An exact copy of the data is required, with no pictures in it.
++++ Data excerpt
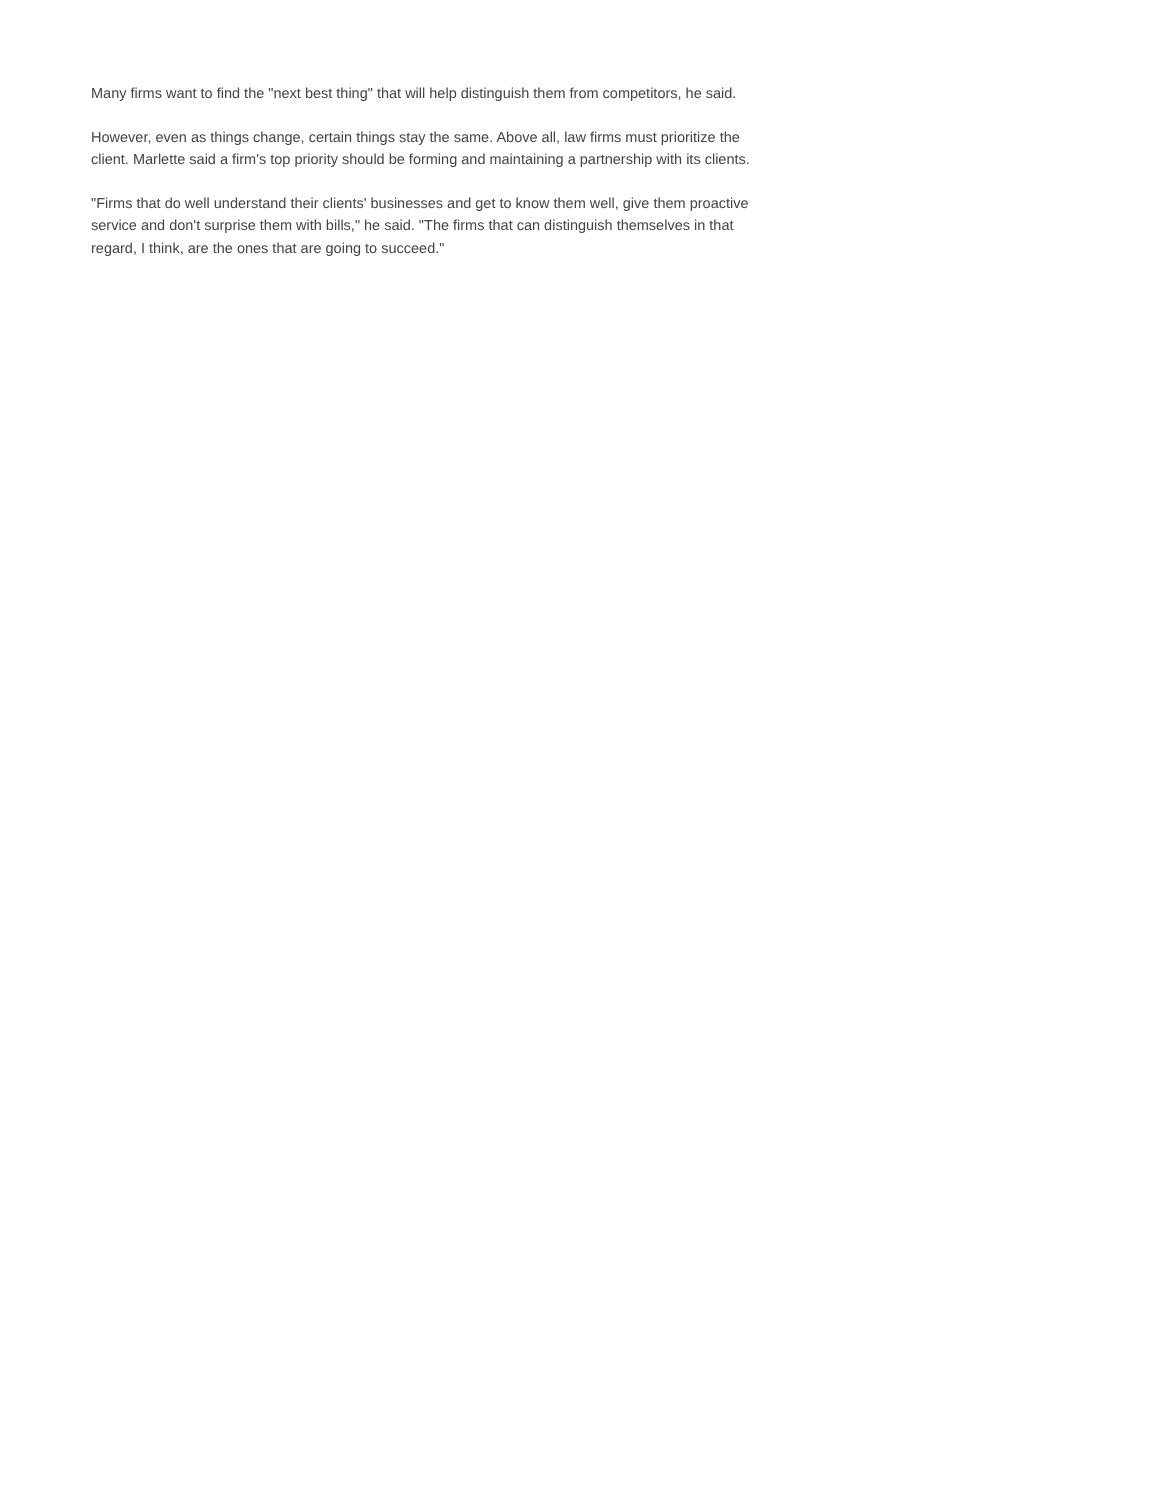Many firms want to find the "next best thing" that will help distinguish them from competitors, he said.
However, even as things change, certain things stay the same. Above all, law firms must prioritize the client. Marlette said a firm's top priority should be forming and maintaining a partnership with its clients.
"Firms that do well understand their clients' businesses and get to know them well, give them proactive service and don't surprise them with bills," he said. "The firms that can distinguish themselves in that regard, I think, are the ones that are going to succeed."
++++++++
§ **Expected output**
Many firms want to find the "next best thing" that will help distinguish them from competitors, he said.
However, even as things change, certain things stay the same. Above all, law firms must prioritize the client. Marlette said a firm's top priority should be forming and maintaining a partnership with its clients.
"Firms that do well understand their clients' businesses and get to know them well, give them proactive service and don't surprise them with bills," he said. "The firms that can distinguish themselves in that regard, I think, are the ones that are going to succeed."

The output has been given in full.